(GIVEN ENTRIES):
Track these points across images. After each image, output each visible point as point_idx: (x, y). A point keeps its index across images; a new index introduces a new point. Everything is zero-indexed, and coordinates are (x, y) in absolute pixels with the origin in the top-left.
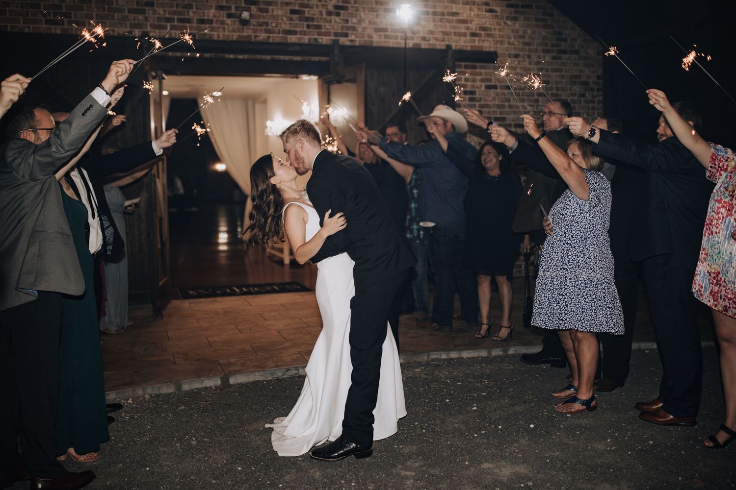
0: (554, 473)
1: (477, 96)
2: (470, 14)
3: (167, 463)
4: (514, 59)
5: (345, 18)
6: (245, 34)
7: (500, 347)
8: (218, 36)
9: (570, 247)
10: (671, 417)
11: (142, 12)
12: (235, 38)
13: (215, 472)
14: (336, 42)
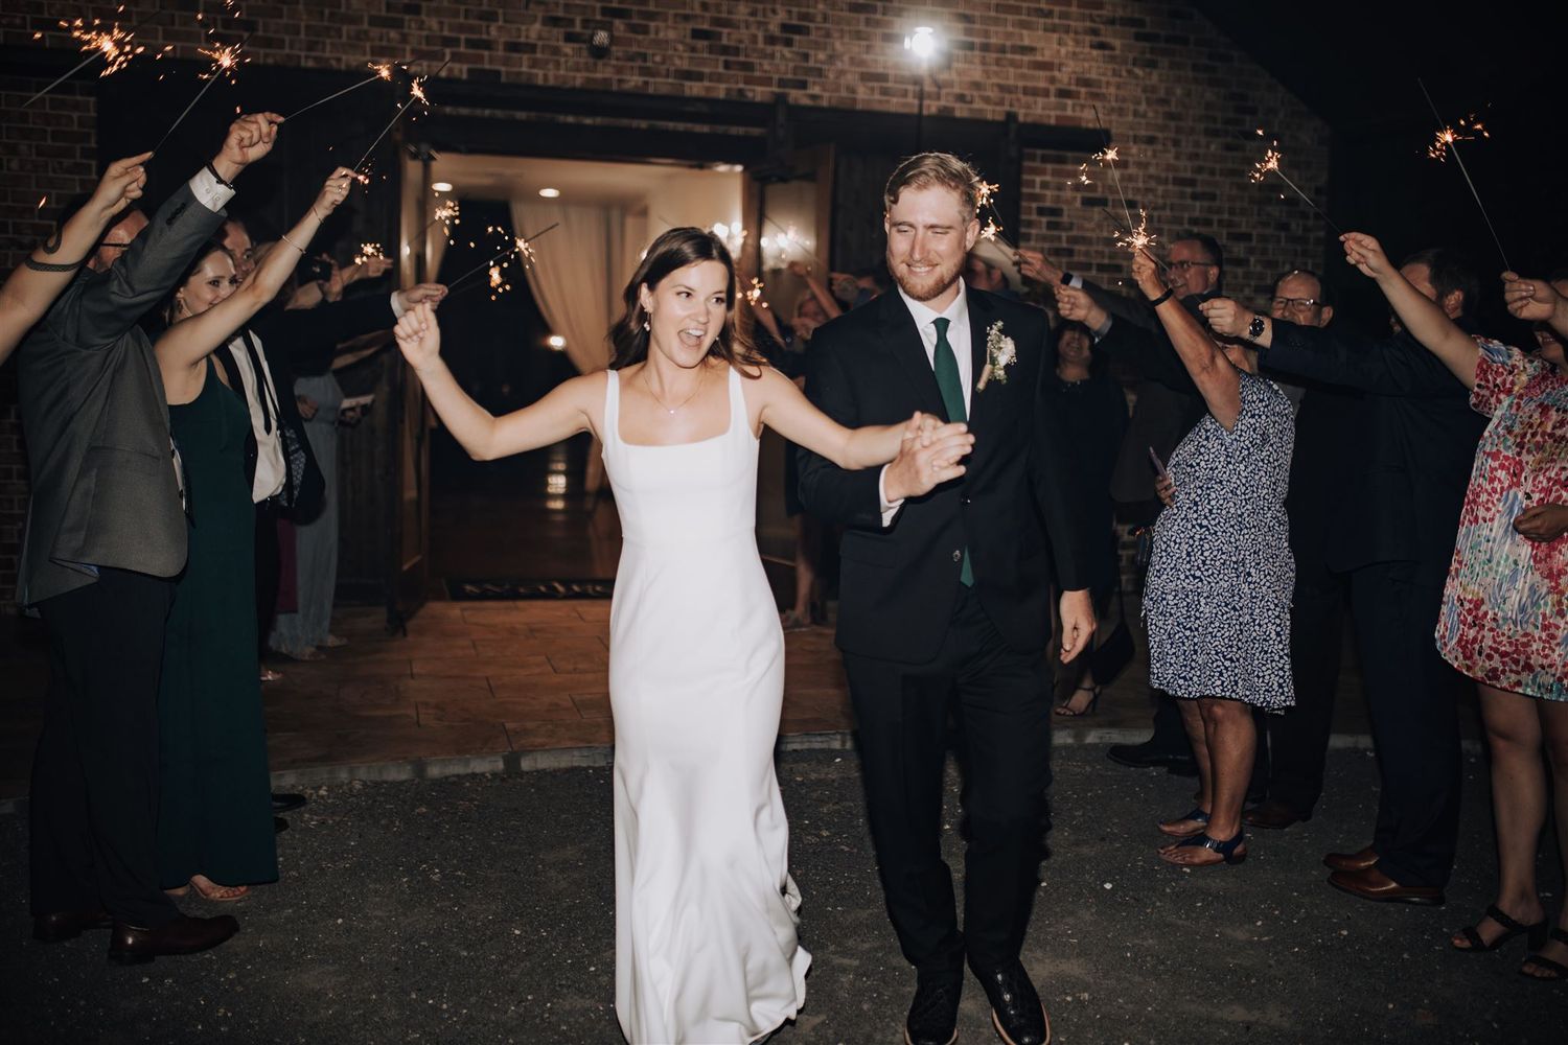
0: (1137, 979)
1: (1065, 219)
2: (1058, 51)
3: (378, 913)
4: (1143, 147)
5: (801, 50)
6: (599, 76)
7: (1068, 727)
8: (546, 77)
9: (1207, 533)
10: (1394, 885)
11: (397, 24)
12: (578, 83)
13: (470, 936)
14: (780, 99)
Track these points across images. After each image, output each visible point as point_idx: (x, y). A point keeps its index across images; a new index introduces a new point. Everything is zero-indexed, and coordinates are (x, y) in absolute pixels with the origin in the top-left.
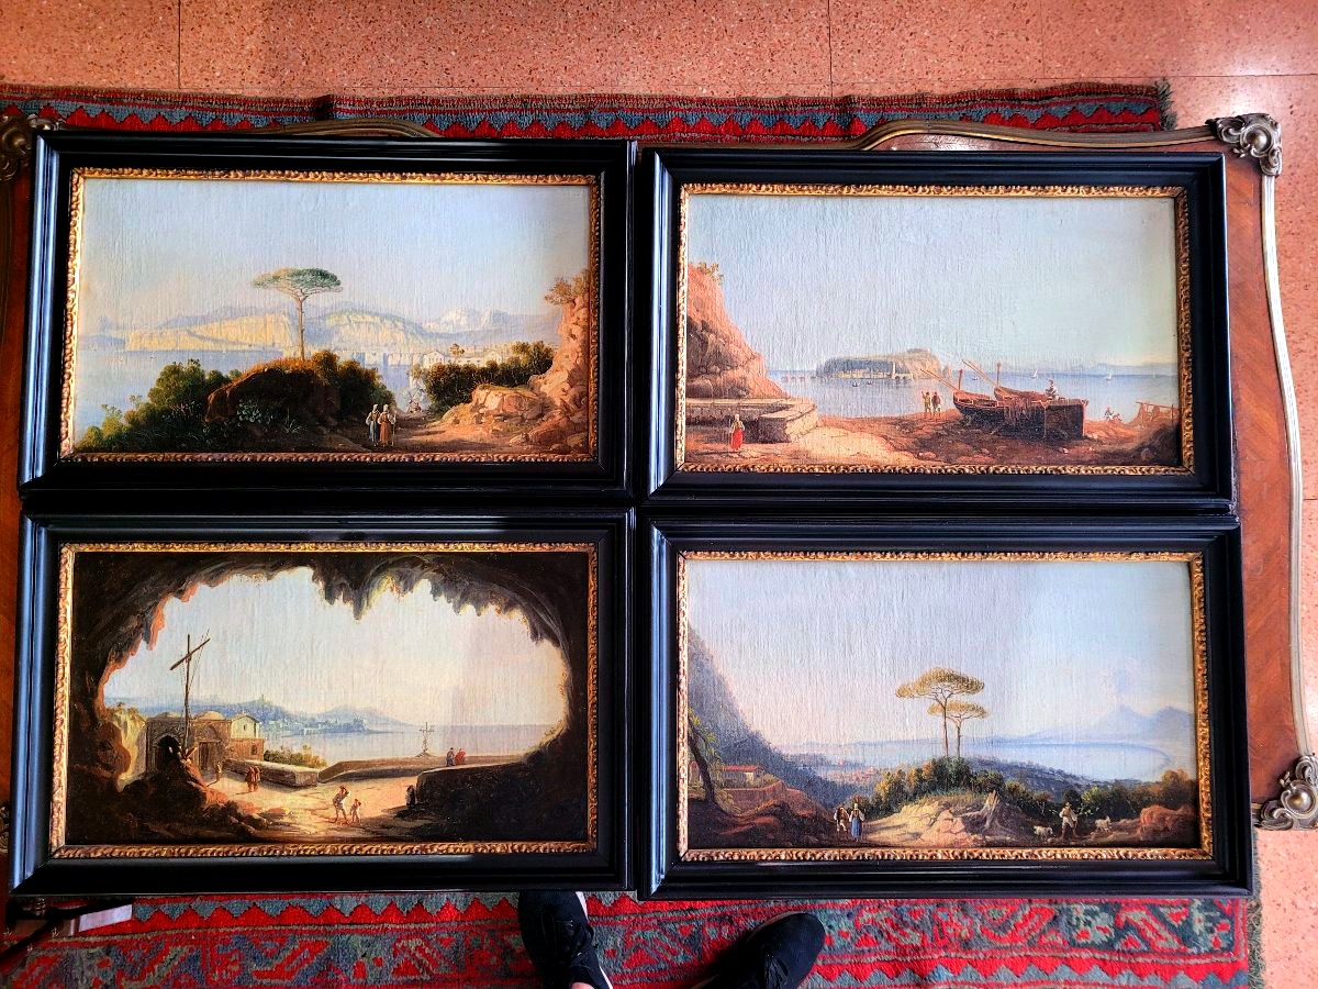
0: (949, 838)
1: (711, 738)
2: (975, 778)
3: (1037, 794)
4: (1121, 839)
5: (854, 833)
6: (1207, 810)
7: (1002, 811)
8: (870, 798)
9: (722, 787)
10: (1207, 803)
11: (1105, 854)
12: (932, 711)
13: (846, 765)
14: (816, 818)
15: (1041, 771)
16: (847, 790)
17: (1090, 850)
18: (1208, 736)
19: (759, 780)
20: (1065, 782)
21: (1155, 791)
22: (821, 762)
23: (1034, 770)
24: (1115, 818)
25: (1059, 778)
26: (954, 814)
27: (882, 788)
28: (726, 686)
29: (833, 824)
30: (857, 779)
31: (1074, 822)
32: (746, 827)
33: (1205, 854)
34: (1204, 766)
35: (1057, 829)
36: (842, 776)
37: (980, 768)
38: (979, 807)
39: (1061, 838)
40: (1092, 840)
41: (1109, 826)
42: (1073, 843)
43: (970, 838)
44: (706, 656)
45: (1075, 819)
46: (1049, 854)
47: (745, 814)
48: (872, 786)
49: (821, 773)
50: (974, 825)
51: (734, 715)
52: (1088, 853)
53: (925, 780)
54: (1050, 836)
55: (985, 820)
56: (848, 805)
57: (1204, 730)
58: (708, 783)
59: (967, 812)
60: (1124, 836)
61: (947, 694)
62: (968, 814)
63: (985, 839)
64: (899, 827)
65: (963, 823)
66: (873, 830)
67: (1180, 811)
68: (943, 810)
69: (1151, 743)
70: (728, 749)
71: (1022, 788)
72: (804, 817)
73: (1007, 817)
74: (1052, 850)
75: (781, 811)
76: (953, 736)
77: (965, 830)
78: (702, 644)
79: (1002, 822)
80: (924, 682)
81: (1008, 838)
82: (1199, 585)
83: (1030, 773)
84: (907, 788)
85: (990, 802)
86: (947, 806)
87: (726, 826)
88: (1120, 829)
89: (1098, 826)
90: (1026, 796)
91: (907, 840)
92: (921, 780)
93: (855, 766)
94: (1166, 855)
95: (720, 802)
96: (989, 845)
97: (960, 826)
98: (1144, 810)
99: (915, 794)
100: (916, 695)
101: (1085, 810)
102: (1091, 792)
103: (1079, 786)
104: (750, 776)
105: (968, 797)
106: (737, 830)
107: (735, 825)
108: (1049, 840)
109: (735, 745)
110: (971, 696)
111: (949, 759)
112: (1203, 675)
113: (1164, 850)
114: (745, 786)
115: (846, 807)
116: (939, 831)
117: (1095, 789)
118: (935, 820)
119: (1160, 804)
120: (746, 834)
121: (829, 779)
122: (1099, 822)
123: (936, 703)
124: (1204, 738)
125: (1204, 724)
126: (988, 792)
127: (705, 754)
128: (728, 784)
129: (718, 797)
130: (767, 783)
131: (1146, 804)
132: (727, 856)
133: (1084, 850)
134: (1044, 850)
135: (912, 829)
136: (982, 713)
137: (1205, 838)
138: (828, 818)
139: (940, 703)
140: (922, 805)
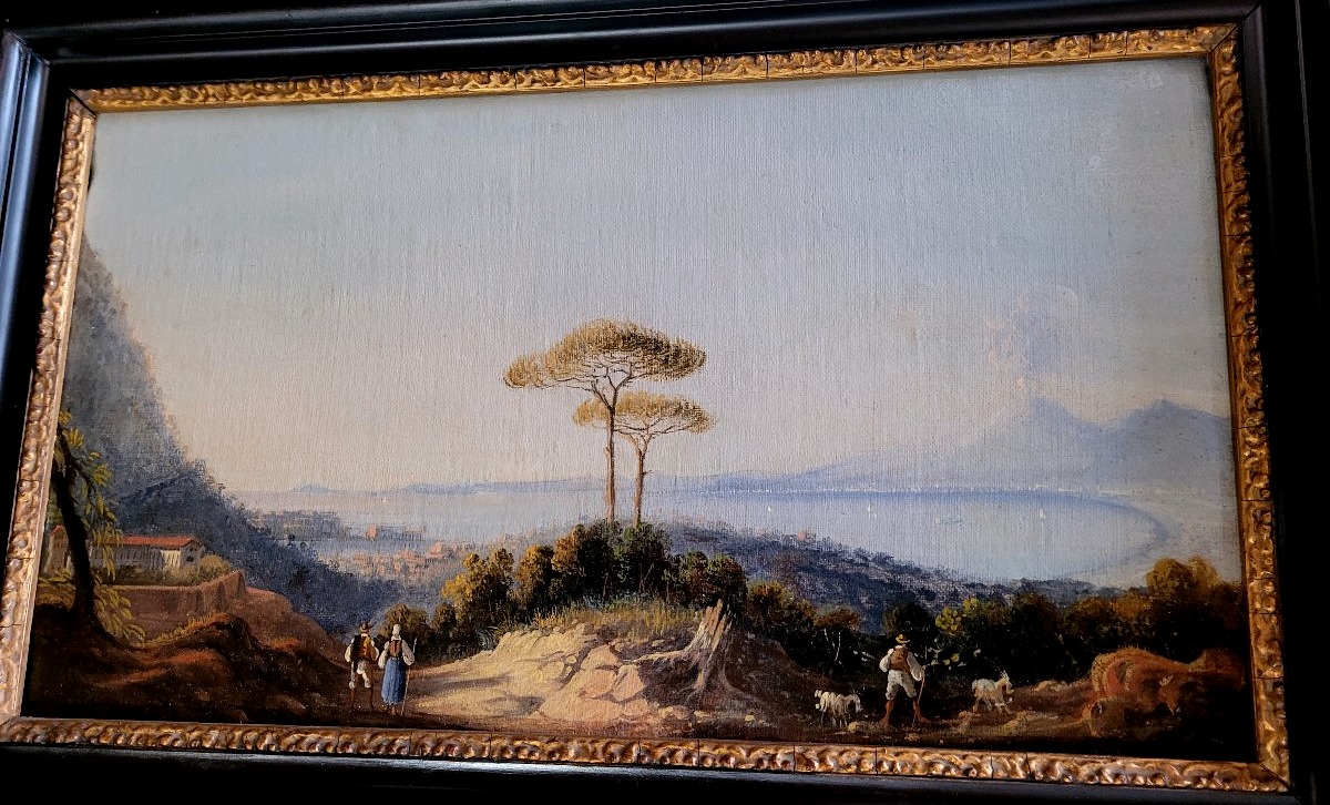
0: (609, 713)
1: (102, 474)
2: (675, 571)
3: (823, 612)
4: (1040, 730)
5: (387, 694)
6: (1270, 661)
7: (736, 649)
8: (431, 613)
9: (109, 582)
10: (1269, 643)
11: (990, 765)
12: (583, 416)
13: (383, 536)
14: (308, 656)
15: (833, 556)
16: (379, 592)
17: (955, 756)
18: (1266, 468)
19: (190, 567)
20: (894, 585)
21: (1130, 610)
22: (327, 528)
23: (817, 553)
24: (1022, 678)
25: (878, 574)
26: (622, 656)
27: (457, 590)
28: (144, 366)
29: (343, 672)
30: (405, 568)
31: (917, 685)
32: (152, 673)
33: (1268, 777)
34: (1260, 544)
35: (873, 700)
36: (370, 562)
37: (690, 548)
38: (682, 640)
39: (884, 723)
40: (961, 730)
41: (1006, 697)
42: (911, 737)
43: (660, 715)
44: (112, 305)
45: (918, 675)
46: (844, 758)
47: (153, 644)
48: (436, 586)
49: (325, 555)
50: (668, 683)
51: (154, 427)
52: (947, 763)
53: (557, 575)
54: (854, 716)
55: (694, 672)
56: (377, 630)
57: (1256, 453)
58: (84, 576)
59: (653, 650)
60: (1049, 723)
61: (618, 378)
62: (656, 656)
63: (692, 717)
64: (492, 682)
65: (643, 676)
66: (430, 689)
67: (1199, 665)
68: (596, 645)
69: (1113, 491)
70: (133, 500)
71: (788, 594)
72: (280, 654)
73: (749, 667)
74: (854, 753)
75: (232, 637)
76: (627, 472)
77: (647, 694)
78: (108, 280)
79: (735, 680)
80: (571, 352)
81: (749, 718)
82: (1231, 102)
83: (807, 560)
84: (515, 592)
85: (708, 630)
86: (606, 635)
87: (110, 668)
88: (1040, 705)
89: (979, 695)
90: (798, 615)
91: (506, 714)
92: (548, 573)
93: (406, 538)
94: (1155, 777)
95: (103, 615)
96: (703, 733)
97: (633, 682)
98: (1101, 659)
99: (532, 606)
100: (549, 381)
101: (942, 656)
102: (960, 612)
103: (930, 595)
104: (173, 558)
105: (659, 615)
106: (135, 678)
107: (130, 666)
108: (852, 726)
109: (150, 490)
110: (676, 382)
111: (615, 526)
112: (1247, 317)
113: (1153, 763)
114: (159, 580)
115: (375, 632)
116: (583, 693)
117: (969, 603)
118: (576, 668)
119: (1142, 643)
120: (147, 688)
121: (342, 569)
122: (981, 686)
123: (594, 398)
124: (1255, 475)
125: (1254, 440)
126: (704, 606)
127: (84, 509)
128: (125, 575)
129: (100, 604)
130: (206, 576)
131: (1110, 645)
132: (88, 733)
133: (935, 755)
134: (834, 750)
135: (522, 685)
136: (695, 417)
137: (1268, 733)
138: (329, 655)
139: (603, 399)
140: (547, 632)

(REQUIRED ACTION): Once the pictures are set aside, please output all the data word for word.

(YOUR RESPONSE):
Track these points across images. After each image, output each visible point as point_idx: (x, y). A point keeps its index across images; a new index introduces a new point. Everything is zero-indexed, and coordinates are (x, y) in absolute pixels with the origin in the top-left.
0: (554, 473)
1: (477, 96)
2: (470, 14)
3: (167, 463)
4: (514, 59)
5: (345, 18)
6: (245, 34)
7: (500, 347)
8: (218, 36)
9: (570, 247)
10: (671, 417)
11: (142, 12)
12: (235, 38)
13: (215, 472)
14: (336, 42)
0: (1137, 979)
1: (1065, 219)
2: (1058, 51)
3: (378, 913)
4: (1143, 147)
5: (801, 50)
6: (599, 76)
7: (1068, 727)
8: (546, 77)
9: (1207, 533)
10: (1394, 885)
11: (397, 24)
12: (578, 83)
13: (470, 936)
14: (780, 99)
Track these points across images. After each image, output each visible point as point_idx: (x, y). A point keeps its index across images; a new index introduces a new point. Everything is zero-indexed, and coordinates are (x, y) in absolute pixels with the origin in the top-left.
0: (949, 838)
1: (711, 738)
2: (975, 778)
3: (1037, 794)
4: (1121, 839)
5: (854, 833)
6: (1207, 810)
7: (1002, 811)
8: (870, 798)
9: (722, 787)
10: (1207, 803)
11: (1105, 854)
12: (932, 711)
13: (846, 765)
14: (816, 818)
15: (1041, 771)
16: (847, 790)
17: (1090, 850)
18: (1208, 736)
19: (759, 780)
20: (1065, 782)
21: (1155, 791)
22: (821, 762)
23: (1034, 770)
24: (1115, 818)
25: (1059, 778)
26: (954, 814)
27: (882, 788)
28: (726, 686)
29: (833, 824)
30: (857, 779)
31: (1074, 822)
32: (746, 827)
33: (1205, 854)
34: (1204, 766)
35: (1057, 829)
36: (842, 776)
37: (980, 768)
38: (979, 807)
39: (1061, 838)
40: (1092, 840)
41: (1109, 826)
42: (1073, 843)
43: (970, 838)
44: (706, 656)
45: (1075, 819)
46: (1049, 854)
47: (745, 814)
48: (872, 786)
49: (821, 773)
50: (974, 825)
51: (734, 715)
52: (1088, 853)
53: (925, 780)
54: (1050, 836)
55: (985, 820)
56: (848, 805)
57: (1204, 730)
58: (708, 783)
59: (967, 812)
60: (1124, 836)
61: (947, 694)
62: (968, 814)
63: (985, 839)
64: (899, 827)
65: (963, 823)
66: (873, 830)
67: (1180, 811)
68: (943, 810)
69: (1151, 743)
70: (728, 749)
71: (1022, 788)
72: (804, 817)
73: (1007, 817)
74: (1052, 850)
75: (781, 811)
76: (953, 736)
77: (965, 830)
78: (702, 644)
79: (1002, 822)
80: (924, 682)
81: (1008, 838)
82: (1199, 585)
83: (1030, 773)
84: (907, 788)
85: (990, 802)
86: (947, 806)
87: (726, 826)
88: (1120, 829)
89: (1098, 826)
90: (1026, 796)
91: (907, 840)
92: (921, 780)
93: (855, 766)
94: (1166, 855)
95: (720, 802)
96: (989, 845)
97: (960, 826)
98: (1144, 810)
99: (915, 794)
100: (916, 695)
101: (1085, 810)
102: (1091, 792)
103: (1079, 786)
104: (750, 776)
105: (968, 797)
106: (737, 830)
107: (735, 825)
108: (1049, 840)
109: (735, 745)
110: (971, 696)
111: (949, 759)
112: (1203, 675)
113: (1164, 850)
114: (745, 786)
115: (846, 807)
116: (939, 831)
117: (1095, 789)
118: (935, 820)
119: (1160, 804)
120: (746, 834)
121: (829, 779)
122: (1099, 822)
123: (936, 703)
124: (1204, 738)
125: (1204, 724)
126: (988, 792)
127: (705, 754)
128: (728, 784)
129: (718, 797)
130: (767, 783)
131: (1146, 804)
132: (727, 856)
133: (1084, 850)
134: (1044, 850)
135: (912, 829)
136: (982, 713)
137: (1205, 838)
138: (828, 818)
139: (940, 703)
140: (922, 805)
0: (609, 713)
1: (102, 474)
2: (675, 571)
3: (823, 612)
4: (1040, 730)
5: (387, 694)
6: (1270, 661)
7: (736, 649)
8: (431, 613)
9: (109, 582)
10: (1269, 643)
11: (990, 765)
12: (583, 416)
13: (383, 536)
14: (308, 656)
15: (833, 556)
16: (379, 592)
17: (955, 756)
18: (1266, 468)
19: (190, 567)
20: (894, 585)
21: (1130, 610)
22: (327, 528)
23: (817, 553)
24: (1022, 678)
25: (878, 574)
26: (622, 656)
27: (457, 590)
28: (144, 366)
29: (343, 672)
30: (405, 568)
31: (917, 685)
32: (152, 673)
33: (1268, 777)
34: (1260, 544)
35: (873, 700)
36: (370, 562)
37: (690, 548)
38: (682, 640)
39: (884, 723)
40: (961, 730)
41: (1006, 697)
42: (911, 737)
43: (660, 715)
44: (112, 305)
45: (918, 675)
46: (844, 758)
47: (153, 644)
48: (436, 586)
49: (325, 555)
50: (668, 683)
51: (154, 427)
52: (947, 763)
53: (557, 575)
54: (854, 716)
55: (694, 672)
56: (377, 630)
57: (1256, 453)
58: (84, 576)
59: (653, 650)
60: (1049, 723)
61: (618, 378)
62: (656, 656)
63: (692, 717)
64: (492, 682)
65: (643, 676)
66: (430, 689)
67: (1199, 665)
68: (596, 645)
69: (1113, 491)
70: (133, 500)
71: (788, 594)
72: (280, 654)
73: (749, 667)
74: (854, 753)
75: (232, 637)
76: (627, 472)
77: (647, 694)
78: (108, 280)
79: (735, 680)
80: (571, 352)
81: (749, 718)
82: (1231, 102)
83: (807, 560)
84: (515, 592)
85: (708, 630)
86: (606, 635)
87: (110, 668)
88: (1040, 705)
89: (979, 695)
90: (798, 615)
91: (506, 714)
92: (548, 573)
93: (406, 538)
94: (1155, 777)
95: (103, 615)
96: (703, 733)
97: (633, 682)
98: (1101, 659)
99: (532, 606)
100: (549, 381)
101: (942, 656)
102: (960, 612)
103: (930, 595)
104: (173, 558)
105: (659, 615)
106: (135, 678)
107: (130, 666)
108: (852, 726)
109: (150, 490)
110: (676, 382)
111: (615, 526)
112: (1247, 317)
113: (1153, 763)
114: (159, 580)
115: (375, 632)
116: (583, 693)
117: (969, 603)
118: (576, 668)
119: (1142, 643)
120: (147, 688)
121: (342, 569)
122: (981, 686)
123: (594, 398)
124: (1255, 475)
125: (1254, 440)
126: (704, 606)
127: (84, 509)
128: (125, 575)
129: (100, 604)
130: (206, 576)
131: (1110, 645)
132: (88, 733)
133: (935, 755)
134: (834, 750)
135: (522, 685)
136: (695, 417)
137: (1268, 733)
138: (329, 655)
139: (603, 399)
140: (547, 632)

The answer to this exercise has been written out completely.